Accenture a clôturé son exercice 2011-2012 en trombe : le géant du conseil, spin off d’Andersen Consulting depuis 2001, aux 244 000 employés dans pas moins de 120 pays, affichait le 27 septembre un chiffre d’affaires de 27,9 milliards de dollars, en hausse de 9%. Idem pour Capgemini, qui avec ses 10 milliards de revenus en rythme annuel et ses 120 000 collaborateurs ferait en comparaison presque pâle figure. Début août, la société française voyait son chiffre d’affaires semestriel atteindre 5,1 milliards d’euros.
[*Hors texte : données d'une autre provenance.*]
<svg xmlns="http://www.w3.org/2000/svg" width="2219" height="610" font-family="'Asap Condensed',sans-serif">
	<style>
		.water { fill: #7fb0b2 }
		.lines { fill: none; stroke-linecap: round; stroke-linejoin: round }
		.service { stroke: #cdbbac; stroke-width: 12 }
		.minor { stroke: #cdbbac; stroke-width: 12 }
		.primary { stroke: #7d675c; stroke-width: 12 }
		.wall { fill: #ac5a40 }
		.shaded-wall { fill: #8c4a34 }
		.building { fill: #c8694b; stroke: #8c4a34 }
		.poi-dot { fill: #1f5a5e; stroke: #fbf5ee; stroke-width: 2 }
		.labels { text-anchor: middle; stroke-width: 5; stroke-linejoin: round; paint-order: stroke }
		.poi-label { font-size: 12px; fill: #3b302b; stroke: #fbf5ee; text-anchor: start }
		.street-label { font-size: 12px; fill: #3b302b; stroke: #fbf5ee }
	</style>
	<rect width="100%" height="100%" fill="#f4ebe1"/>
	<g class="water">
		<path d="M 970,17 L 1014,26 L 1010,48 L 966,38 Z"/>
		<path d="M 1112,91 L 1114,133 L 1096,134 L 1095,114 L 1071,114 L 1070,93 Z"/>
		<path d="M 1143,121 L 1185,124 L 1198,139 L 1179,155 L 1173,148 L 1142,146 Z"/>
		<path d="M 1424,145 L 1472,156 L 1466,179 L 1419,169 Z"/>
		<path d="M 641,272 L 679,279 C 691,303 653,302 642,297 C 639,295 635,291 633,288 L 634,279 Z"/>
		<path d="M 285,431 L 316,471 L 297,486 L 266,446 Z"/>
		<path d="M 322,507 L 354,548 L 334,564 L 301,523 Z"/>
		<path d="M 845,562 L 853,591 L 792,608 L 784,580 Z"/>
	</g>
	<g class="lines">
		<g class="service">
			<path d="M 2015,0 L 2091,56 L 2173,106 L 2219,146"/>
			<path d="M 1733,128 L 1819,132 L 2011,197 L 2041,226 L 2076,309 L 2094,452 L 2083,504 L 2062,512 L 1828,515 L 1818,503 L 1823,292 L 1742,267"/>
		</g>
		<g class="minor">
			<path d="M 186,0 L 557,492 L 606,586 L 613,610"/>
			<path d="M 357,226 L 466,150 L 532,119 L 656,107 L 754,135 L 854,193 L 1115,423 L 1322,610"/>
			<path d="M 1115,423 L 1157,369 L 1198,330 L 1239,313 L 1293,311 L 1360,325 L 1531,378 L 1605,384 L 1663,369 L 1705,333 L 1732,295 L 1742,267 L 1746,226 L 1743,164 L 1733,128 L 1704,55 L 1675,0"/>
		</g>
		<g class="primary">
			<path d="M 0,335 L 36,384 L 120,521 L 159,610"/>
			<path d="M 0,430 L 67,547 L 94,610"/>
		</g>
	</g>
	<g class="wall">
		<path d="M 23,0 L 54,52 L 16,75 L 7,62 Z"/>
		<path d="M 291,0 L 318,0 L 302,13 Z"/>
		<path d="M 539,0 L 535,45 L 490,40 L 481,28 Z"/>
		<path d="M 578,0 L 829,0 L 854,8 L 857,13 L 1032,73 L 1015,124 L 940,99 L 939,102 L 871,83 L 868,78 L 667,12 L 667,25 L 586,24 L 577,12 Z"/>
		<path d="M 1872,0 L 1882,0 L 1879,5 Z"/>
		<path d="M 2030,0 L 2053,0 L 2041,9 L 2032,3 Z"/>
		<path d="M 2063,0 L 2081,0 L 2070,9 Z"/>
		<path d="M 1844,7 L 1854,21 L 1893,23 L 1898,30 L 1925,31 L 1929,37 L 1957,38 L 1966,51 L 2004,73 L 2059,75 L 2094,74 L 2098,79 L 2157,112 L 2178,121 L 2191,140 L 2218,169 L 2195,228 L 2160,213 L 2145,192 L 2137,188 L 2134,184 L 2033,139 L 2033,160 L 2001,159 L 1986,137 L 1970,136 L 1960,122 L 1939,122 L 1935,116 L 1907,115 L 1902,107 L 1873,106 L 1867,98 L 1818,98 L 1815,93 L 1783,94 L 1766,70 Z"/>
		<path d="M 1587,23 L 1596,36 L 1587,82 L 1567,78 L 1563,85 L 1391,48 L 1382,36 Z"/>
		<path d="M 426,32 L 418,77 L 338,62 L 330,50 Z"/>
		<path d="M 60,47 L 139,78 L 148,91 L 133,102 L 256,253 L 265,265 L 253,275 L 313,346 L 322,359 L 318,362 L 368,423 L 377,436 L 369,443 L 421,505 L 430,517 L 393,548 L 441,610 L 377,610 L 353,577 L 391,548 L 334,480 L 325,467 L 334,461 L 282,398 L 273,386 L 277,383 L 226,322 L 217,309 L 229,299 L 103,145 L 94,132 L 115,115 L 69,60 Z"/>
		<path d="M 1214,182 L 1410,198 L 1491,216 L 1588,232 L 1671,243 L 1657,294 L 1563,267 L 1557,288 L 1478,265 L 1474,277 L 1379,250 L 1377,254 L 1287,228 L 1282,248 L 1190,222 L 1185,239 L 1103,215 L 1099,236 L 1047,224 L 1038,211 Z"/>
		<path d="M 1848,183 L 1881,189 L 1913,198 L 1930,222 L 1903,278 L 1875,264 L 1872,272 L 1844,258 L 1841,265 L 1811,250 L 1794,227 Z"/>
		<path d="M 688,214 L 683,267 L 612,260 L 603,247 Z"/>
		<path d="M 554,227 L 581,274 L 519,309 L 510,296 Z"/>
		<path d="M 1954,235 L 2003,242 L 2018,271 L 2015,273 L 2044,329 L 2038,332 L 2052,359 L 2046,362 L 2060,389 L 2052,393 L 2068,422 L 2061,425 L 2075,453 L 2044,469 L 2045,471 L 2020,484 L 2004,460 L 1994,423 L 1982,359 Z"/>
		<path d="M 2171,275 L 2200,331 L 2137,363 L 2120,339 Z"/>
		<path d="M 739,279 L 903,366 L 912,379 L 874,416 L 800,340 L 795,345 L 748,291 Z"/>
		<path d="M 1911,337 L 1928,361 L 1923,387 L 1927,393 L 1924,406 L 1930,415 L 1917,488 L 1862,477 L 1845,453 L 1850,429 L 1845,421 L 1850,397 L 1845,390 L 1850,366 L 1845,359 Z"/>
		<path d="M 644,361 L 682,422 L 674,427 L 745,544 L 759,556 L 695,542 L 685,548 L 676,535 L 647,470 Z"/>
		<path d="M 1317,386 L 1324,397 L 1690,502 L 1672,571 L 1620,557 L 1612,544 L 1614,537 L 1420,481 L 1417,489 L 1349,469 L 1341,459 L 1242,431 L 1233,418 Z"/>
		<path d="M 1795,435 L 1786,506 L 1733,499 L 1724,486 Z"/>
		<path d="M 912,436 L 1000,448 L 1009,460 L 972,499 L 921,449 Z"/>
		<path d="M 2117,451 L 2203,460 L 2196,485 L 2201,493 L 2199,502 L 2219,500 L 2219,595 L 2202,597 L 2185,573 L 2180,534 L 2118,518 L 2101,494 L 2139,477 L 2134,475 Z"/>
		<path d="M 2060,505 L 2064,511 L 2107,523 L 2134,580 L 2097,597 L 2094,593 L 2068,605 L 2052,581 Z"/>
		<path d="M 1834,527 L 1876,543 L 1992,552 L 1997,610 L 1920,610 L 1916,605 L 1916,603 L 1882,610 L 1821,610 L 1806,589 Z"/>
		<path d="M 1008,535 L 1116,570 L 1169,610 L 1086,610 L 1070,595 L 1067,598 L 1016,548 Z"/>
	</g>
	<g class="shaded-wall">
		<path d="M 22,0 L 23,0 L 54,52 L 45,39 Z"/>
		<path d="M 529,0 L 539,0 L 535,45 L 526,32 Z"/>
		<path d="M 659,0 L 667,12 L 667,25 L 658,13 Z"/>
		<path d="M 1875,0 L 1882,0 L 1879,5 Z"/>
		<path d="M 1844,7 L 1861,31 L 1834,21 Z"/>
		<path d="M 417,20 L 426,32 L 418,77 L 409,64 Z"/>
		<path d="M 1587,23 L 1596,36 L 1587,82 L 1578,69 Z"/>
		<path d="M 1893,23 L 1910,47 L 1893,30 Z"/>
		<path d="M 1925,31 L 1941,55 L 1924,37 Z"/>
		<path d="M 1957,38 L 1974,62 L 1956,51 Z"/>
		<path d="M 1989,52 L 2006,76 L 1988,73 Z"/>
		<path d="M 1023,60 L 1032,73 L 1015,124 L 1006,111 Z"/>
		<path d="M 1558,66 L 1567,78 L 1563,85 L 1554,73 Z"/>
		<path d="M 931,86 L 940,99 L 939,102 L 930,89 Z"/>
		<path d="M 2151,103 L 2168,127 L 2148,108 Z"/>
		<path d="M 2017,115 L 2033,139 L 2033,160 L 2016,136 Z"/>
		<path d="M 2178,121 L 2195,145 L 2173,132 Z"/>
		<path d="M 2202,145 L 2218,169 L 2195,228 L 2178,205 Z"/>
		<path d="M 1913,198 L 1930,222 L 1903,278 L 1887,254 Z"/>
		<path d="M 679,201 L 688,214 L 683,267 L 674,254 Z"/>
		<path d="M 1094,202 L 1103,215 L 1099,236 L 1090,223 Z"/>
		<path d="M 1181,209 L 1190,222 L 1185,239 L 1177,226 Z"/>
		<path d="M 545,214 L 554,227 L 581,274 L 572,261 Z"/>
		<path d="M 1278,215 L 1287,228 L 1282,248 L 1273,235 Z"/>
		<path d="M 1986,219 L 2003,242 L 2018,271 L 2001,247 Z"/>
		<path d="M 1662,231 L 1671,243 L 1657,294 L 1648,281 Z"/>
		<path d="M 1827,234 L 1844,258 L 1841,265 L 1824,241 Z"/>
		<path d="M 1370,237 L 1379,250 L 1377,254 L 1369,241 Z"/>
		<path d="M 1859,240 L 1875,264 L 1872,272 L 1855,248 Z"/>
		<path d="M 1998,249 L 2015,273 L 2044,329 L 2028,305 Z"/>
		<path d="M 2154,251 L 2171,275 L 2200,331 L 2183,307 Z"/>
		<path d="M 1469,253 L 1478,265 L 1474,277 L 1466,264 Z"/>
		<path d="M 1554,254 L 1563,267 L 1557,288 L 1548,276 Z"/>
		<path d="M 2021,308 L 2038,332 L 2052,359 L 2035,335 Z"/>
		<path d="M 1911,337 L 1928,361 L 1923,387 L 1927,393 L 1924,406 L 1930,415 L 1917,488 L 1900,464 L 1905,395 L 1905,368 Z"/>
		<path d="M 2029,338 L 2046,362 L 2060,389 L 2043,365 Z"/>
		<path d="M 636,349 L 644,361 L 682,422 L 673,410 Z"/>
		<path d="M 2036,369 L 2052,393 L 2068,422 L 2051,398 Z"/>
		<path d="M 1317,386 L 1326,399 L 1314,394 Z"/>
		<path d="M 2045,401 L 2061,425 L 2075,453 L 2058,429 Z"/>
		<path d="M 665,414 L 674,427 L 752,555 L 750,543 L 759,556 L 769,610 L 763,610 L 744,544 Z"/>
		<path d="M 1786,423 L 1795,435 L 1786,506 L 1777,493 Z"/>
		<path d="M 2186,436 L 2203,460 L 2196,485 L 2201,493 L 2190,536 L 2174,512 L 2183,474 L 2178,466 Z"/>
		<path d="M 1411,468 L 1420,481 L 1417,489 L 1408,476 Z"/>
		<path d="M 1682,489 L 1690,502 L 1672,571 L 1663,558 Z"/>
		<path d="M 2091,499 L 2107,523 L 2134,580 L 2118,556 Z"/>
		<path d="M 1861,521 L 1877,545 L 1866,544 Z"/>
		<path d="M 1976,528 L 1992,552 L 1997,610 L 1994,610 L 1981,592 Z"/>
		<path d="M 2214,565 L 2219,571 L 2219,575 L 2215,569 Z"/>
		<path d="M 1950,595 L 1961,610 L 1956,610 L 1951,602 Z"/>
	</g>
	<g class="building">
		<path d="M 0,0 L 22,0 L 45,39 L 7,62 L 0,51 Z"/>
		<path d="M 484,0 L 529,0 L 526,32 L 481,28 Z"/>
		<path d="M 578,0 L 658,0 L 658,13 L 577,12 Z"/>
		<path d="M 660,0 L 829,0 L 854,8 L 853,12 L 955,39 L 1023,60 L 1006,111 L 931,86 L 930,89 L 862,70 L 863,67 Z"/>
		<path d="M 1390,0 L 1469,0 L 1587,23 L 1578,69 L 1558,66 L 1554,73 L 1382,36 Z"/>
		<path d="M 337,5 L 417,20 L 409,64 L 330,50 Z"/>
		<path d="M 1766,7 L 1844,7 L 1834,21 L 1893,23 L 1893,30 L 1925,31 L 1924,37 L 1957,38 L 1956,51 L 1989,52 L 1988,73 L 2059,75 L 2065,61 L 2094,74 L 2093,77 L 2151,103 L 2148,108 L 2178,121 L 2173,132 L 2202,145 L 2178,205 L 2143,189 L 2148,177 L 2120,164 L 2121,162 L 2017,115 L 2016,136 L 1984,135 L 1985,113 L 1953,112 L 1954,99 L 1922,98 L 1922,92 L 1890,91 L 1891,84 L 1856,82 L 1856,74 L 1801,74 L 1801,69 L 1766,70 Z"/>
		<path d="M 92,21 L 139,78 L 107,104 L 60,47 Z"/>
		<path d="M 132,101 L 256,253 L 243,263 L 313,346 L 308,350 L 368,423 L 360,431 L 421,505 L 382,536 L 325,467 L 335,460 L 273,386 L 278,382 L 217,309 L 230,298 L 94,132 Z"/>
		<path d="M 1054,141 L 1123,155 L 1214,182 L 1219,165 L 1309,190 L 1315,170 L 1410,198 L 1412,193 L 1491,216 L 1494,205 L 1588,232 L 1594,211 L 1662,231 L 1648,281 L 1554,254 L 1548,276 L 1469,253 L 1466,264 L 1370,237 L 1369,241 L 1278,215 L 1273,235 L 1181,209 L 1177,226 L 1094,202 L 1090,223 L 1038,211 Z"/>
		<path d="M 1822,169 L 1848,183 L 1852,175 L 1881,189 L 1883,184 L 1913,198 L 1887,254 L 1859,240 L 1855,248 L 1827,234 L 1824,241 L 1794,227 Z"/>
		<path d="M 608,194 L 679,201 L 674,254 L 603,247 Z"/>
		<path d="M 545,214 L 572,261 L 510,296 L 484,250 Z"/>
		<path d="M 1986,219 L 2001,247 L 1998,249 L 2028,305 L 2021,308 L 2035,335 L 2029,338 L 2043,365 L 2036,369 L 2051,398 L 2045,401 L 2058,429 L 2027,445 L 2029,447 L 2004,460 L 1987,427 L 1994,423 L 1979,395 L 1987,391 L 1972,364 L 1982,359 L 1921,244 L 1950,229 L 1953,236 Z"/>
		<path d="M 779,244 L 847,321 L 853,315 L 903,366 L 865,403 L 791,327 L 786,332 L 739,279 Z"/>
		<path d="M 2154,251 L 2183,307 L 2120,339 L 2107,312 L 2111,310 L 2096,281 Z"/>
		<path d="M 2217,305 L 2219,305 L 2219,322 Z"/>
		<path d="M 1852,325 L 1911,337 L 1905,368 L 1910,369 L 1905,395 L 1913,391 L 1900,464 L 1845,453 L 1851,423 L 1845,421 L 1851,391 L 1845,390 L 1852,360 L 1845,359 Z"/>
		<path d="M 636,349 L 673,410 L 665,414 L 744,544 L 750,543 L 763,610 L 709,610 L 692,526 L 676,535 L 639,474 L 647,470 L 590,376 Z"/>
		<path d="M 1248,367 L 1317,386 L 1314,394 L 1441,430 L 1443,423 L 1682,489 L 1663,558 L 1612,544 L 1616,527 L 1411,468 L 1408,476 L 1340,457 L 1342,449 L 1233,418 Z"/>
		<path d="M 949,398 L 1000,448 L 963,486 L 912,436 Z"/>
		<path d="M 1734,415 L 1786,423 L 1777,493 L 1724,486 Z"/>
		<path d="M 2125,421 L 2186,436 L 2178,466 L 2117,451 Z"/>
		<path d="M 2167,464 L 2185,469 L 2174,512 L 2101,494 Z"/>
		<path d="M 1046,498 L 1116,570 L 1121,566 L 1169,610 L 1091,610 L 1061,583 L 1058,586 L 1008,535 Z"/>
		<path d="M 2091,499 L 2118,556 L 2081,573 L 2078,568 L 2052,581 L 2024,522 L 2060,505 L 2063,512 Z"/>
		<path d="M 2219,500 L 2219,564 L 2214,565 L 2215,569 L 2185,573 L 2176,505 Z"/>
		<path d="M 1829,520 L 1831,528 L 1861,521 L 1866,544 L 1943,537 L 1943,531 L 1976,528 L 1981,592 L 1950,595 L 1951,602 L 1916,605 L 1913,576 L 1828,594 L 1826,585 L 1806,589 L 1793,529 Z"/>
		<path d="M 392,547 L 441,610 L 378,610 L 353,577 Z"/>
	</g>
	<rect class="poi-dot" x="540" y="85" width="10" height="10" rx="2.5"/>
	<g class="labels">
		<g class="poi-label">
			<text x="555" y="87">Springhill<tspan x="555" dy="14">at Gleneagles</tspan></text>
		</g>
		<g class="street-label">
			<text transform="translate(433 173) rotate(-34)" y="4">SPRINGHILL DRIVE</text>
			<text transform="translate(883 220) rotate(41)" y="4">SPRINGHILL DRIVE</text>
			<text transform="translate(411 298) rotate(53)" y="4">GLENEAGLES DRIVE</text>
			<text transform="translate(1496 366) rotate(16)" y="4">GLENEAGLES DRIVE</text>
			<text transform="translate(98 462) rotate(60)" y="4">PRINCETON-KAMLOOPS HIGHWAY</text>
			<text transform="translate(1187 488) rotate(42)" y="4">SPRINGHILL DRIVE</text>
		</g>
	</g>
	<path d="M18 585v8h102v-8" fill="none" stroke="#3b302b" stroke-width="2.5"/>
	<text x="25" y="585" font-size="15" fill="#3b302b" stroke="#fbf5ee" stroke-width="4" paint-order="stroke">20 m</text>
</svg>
Toutes deux revendiquent des prestations de conseil ultra diversifiées, en organisation, en conception des systèmes d’information, dans l’optimisation des opérations, dans l’aide à l’externalisation, et…en stratégie. « Nous totalisons entre 3 et 5% des parts de marché du conseil en stratégie français », dit à Consultor, Cédric Vatier, directeur de la stratégie et du développement durable chez Accenture France, en se basant sur des analyses de marché menées en interne.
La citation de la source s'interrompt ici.